Cluster Registration
So basically, for cluster registration in ArgoCD, application-controller calls the endpoint of the kube-apiserver of the destination cluster (the same idea as kubectl --context X).
The destination cluster credential is saved as a Secret in the argocd namespace of the cluster hosting ArgoCD. It must have the label argocd.argoproj.io/secret-type: cluster.
Fields:
name: display name, used as destination.nameserver: endpointconfig: JSON of bearerToken, tlsClientConfig/exec-based
application-controller reads the secret via a separate informer/watch — it doesn't go through the manifest-render pipeline (repo-server) like a normal Application does.
Mostly we use argocd-vault-plugin for the secret — we only store the path that defines where the secret is saved in Vault.
The Application delivering the Secret must target destination.name: in-cluster, which is the built-in cluster, meaning the cluster hosting ArgoCD. This Secret needs to be stored in the local argocd namespace, not the destination cluster!
Provisioning the actual credential (ServiceAccount + ClusterRole + Binding + mint token) on the destination cluster is a separate concern — ArgoCD itself doesn't do this:
- CLI flow (
argocd cluster add): the CLI (using your own local kubeconfig with admin access) bootstraps SA + ClusterRole + ClusterRoleBinding on the destination cluster, as a one-time setup. The default ClusterRole (argocd-manager-role) is near cluster-admin (*/*/*) unless scoped down manually. - Declarative/GitOps flow (what we do): this provisioning has to happen outside ArgoCD (Terraform/other pipeline) against the destination cluster; only the resulting token gets pushed to Vault for AVP to inject.
The cluster only actually shows up in ArgoCD (Settings > Clusters, usable as a destination) AFTER the Secret is applied via a real sync — not the moment the Application object gets created. If the sync policy is manual and hasn't run yet, the Application just sits
OutOfSyncand the cluster stays invisible.
AppProject
AppProject is a guardrail of ArgoCD that limits 3 independent axes:
- sourceRepos (which git repo)
- destinations (which cluster + namespace)
- clusterResourceWhitelist/namespaceResourceWhitelist (which K8s resource kind, cluster-scoped vs namespace-scoped)
clusterResourceWhitelist defaults to empty (deny all cluster-scoped resources like ClusterRole/ClusterRoleBinding/CRD/Namespace) unless explicitly whitelisted — this default-deny is what actually gives AppProject teeth.
AppProject is a secondary defense, running concurrently with (not nested inside) the destination cluster's own RBAC:
- First (Real, K8s-enforced): RBAC of the SA/token on the destination cluster. An absolute limit!
- Second (Software, defined and enforced by ArgoCD): only allows requests permitted by clusterResourceWhitelist/namespaceResourceWhitelist, sourceRepos, and destinations — anything outside that gets blocked.
An Application's spec.project must reference an AppProject that already exists — validated right at Application creation time, before it even gets to sync. No AppProject means the Application object fails to even get created, full stop.
argocd-repo-server
It's one of the most important components — it's the only one that talks to git/Helm/OCI registries. It clones/fetches the repo, checks out the right revision, then renders the final manifest end-to-end no matter if the source is a Helm chart, Kustomize, or plain YAML. argocd-repo-server is called by:
- application-controller: each time it needs to diff git vs live-state, it needs to ask repo-server to show the rendered manifest for this source.
- applicationset-controller: each time it runs a git generator, it needs to ask repo-server to list folders/files that match this pattern, plz.
argocd-server (API/UI gateway)
It's the API/UI gateway — it handles every request and enforces RBAC to determine which user/group is allowed to sync/create/delete/overwrite what.

:: AVAILABLE DATA ::
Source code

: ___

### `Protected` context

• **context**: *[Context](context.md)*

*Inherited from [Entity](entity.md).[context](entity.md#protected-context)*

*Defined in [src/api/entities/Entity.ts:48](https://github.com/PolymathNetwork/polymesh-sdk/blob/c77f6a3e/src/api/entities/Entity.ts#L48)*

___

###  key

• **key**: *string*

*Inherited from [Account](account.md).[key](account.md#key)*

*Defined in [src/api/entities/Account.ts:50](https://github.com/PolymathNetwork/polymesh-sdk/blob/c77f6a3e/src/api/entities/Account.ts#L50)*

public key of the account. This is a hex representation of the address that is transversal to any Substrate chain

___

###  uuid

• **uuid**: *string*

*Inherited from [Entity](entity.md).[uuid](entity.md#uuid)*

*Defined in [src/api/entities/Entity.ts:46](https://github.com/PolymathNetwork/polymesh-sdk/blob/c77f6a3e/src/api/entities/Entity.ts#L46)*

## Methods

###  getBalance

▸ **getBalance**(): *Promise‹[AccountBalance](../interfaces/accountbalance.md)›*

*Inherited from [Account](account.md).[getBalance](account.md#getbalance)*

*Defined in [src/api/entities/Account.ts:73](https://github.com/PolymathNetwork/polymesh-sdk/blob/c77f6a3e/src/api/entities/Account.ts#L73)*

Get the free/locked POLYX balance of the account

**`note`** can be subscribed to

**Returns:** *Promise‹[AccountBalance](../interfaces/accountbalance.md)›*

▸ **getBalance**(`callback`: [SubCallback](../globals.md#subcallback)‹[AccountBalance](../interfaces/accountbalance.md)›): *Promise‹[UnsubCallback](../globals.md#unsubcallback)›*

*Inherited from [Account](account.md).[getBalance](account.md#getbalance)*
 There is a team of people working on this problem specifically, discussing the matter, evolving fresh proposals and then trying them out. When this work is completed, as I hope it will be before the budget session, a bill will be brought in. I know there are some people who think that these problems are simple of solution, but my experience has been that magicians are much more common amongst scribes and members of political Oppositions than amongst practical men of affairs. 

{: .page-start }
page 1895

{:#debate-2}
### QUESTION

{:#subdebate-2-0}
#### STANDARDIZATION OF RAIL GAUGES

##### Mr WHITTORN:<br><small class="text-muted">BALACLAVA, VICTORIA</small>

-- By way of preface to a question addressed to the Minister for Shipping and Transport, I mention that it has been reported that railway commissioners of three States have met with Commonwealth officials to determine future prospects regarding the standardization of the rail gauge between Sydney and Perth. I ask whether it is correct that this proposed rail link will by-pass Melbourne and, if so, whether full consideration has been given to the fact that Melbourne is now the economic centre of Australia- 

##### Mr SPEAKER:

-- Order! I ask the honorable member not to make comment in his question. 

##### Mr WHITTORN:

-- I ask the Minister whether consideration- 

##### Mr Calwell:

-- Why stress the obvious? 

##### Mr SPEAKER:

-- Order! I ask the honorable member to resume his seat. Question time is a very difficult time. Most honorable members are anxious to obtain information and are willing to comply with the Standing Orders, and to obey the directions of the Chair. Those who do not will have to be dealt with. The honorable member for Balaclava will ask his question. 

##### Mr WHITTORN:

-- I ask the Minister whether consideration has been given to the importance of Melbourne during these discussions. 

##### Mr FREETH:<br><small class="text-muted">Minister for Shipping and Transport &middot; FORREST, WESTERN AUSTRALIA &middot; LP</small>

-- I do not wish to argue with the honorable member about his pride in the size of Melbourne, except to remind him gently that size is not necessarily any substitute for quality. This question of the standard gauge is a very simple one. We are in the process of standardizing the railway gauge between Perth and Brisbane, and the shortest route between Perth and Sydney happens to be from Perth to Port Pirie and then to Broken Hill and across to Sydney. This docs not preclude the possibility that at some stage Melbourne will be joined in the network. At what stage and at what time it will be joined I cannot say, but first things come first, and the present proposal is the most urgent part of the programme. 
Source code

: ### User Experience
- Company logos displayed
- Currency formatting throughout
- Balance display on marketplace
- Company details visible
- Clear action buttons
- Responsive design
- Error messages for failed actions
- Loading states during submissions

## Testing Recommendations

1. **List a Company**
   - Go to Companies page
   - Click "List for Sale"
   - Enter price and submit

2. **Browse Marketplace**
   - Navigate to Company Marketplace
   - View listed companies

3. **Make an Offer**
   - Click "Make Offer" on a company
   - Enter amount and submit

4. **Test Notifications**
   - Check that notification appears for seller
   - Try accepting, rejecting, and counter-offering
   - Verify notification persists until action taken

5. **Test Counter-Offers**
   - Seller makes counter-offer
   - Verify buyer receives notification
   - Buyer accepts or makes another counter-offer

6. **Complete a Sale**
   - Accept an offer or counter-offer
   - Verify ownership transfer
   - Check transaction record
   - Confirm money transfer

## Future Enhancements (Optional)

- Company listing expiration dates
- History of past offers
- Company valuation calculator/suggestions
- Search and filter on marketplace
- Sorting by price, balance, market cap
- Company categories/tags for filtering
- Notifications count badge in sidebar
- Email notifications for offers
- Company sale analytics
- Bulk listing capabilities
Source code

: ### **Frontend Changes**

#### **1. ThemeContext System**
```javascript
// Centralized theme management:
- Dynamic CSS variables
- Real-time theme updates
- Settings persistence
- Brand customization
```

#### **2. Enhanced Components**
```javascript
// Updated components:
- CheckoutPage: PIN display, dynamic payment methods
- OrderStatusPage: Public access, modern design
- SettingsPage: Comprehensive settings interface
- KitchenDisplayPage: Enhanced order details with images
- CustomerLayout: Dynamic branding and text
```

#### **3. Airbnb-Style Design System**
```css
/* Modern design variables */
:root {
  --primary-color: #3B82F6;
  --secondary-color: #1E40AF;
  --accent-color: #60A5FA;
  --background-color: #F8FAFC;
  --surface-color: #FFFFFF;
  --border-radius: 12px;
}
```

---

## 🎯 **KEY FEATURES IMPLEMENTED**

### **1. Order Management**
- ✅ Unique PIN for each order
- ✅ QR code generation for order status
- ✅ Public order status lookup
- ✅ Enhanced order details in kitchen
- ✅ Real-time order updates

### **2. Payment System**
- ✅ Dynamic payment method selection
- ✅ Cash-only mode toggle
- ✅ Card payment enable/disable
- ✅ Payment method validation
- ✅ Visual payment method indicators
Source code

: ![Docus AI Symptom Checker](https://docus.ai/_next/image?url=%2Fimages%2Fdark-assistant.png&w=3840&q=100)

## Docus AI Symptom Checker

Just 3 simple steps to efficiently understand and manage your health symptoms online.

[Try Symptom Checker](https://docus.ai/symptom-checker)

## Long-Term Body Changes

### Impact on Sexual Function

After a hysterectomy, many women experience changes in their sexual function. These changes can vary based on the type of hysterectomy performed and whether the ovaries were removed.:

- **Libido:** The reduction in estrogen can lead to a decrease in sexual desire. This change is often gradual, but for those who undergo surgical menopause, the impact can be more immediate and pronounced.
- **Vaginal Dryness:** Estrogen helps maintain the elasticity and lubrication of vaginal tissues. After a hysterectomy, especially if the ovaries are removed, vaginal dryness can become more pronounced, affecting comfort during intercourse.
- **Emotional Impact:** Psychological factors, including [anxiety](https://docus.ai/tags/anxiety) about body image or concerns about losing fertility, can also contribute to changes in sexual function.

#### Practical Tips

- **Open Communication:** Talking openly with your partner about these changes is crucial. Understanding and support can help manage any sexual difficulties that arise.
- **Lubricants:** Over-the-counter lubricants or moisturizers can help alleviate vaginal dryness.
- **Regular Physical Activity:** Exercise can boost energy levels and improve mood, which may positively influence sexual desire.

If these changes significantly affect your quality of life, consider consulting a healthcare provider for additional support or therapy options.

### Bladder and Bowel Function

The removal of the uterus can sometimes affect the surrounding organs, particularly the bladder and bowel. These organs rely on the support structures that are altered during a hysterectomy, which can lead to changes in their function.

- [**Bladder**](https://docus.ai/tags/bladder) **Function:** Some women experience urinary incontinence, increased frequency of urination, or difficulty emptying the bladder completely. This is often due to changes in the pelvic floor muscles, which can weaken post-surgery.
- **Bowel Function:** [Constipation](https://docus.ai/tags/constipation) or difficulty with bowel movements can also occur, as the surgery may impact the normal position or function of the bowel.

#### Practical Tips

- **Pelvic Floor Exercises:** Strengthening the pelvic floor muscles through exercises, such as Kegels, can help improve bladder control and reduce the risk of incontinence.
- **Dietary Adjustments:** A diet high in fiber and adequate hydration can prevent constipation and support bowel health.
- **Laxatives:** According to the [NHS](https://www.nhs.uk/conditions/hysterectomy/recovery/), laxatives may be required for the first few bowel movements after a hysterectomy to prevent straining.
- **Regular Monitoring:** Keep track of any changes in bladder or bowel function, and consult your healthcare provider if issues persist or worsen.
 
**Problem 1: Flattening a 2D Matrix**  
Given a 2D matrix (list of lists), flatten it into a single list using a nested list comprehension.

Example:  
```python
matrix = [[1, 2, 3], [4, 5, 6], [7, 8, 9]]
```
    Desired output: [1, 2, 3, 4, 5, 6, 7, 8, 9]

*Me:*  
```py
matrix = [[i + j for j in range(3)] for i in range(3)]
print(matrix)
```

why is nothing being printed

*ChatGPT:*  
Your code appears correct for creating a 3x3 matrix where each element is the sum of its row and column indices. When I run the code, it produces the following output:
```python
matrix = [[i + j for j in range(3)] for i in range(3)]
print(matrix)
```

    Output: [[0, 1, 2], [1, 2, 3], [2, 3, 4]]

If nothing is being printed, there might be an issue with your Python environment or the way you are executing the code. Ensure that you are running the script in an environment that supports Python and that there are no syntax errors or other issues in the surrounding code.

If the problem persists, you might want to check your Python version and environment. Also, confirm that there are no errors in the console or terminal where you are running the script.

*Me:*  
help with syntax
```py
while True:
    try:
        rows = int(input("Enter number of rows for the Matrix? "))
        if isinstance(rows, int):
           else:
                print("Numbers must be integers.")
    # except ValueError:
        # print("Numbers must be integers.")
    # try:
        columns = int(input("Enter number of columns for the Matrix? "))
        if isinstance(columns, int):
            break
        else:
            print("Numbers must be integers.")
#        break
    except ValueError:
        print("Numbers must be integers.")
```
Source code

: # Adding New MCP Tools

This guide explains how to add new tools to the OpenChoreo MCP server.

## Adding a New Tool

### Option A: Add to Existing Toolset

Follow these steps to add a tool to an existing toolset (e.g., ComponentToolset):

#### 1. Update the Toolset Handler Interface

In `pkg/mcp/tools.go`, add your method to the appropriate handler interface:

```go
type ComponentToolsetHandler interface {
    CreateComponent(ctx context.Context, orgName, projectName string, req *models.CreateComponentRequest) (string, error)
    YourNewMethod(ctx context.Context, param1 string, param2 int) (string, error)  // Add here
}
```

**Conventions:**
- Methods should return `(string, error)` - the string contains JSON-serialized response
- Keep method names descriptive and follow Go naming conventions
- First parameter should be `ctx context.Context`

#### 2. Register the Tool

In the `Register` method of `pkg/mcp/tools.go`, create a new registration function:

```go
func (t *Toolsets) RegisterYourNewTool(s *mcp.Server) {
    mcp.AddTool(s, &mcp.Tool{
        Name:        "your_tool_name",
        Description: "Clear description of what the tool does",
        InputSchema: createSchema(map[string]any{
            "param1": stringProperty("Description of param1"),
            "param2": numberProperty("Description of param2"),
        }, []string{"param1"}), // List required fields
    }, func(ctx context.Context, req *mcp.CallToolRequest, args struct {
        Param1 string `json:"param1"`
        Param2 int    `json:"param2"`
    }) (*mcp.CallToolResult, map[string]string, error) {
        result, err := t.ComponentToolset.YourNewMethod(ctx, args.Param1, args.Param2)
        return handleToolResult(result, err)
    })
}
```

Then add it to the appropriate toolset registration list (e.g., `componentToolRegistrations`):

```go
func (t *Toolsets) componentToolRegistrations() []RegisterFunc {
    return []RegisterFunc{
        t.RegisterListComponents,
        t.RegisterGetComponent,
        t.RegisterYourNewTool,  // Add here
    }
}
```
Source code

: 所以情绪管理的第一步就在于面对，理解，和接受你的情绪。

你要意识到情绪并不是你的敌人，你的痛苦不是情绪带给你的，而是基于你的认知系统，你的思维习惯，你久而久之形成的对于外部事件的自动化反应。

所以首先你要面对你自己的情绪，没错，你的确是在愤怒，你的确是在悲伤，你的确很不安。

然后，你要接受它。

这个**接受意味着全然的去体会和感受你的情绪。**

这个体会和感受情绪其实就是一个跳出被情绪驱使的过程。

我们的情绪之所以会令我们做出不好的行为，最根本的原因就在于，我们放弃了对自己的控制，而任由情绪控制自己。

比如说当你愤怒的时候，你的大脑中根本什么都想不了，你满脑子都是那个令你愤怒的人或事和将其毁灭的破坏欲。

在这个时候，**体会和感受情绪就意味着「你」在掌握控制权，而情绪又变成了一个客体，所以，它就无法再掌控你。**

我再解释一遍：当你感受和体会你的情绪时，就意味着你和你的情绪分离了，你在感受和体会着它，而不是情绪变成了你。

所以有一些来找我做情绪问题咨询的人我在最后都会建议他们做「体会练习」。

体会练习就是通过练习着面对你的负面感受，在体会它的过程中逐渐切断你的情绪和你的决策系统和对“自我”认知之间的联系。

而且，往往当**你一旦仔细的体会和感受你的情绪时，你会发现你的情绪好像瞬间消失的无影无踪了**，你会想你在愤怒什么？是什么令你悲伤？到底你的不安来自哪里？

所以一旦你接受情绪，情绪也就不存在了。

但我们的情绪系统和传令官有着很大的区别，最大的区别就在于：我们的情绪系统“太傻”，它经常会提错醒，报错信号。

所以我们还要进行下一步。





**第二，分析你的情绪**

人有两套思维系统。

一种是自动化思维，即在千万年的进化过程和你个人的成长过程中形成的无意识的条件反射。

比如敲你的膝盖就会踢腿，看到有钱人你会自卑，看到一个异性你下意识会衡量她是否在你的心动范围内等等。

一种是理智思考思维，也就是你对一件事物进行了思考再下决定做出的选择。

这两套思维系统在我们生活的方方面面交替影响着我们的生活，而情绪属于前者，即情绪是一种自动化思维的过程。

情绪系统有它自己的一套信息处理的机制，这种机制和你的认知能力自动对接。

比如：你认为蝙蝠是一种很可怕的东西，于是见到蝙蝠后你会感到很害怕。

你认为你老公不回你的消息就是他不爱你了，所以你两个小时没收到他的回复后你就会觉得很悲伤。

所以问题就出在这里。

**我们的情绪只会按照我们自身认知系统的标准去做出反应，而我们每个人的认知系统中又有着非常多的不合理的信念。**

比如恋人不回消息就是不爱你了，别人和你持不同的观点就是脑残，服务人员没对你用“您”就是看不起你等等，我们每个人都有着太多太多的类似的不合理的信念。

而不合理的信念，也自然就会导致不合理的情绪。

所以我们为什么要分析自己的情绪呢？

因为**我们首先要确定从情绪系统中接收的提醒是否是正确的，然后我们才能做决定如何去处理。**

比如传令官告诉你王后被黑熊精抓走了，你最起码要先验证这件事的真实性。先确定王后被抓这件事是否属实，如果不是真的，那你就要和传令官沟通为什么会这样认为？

:: WHAT THIS EXERCISE ASKS ::
a) According to the ArgoCD notes, what is the name of the default ClusterRole that the argocd cluster add CLI flow sets up?
b) From the ArgoCD notes, extract the passage starting at "The cluster only" and ending at "cluster stays invisible.".

:: TASK-BY-TASK RESULTS ::
a) argocd-manager-role

b)
The cluster only actually shows up in ArgoCD (Settings > Clusters, usable as a destination) AFTER the Secret is applied via a real sync — not the moment the Application object gets created. If the sync policy is manual and hasn't run yet, the Application just sits
OutOfSyncand the cluster stays invisible.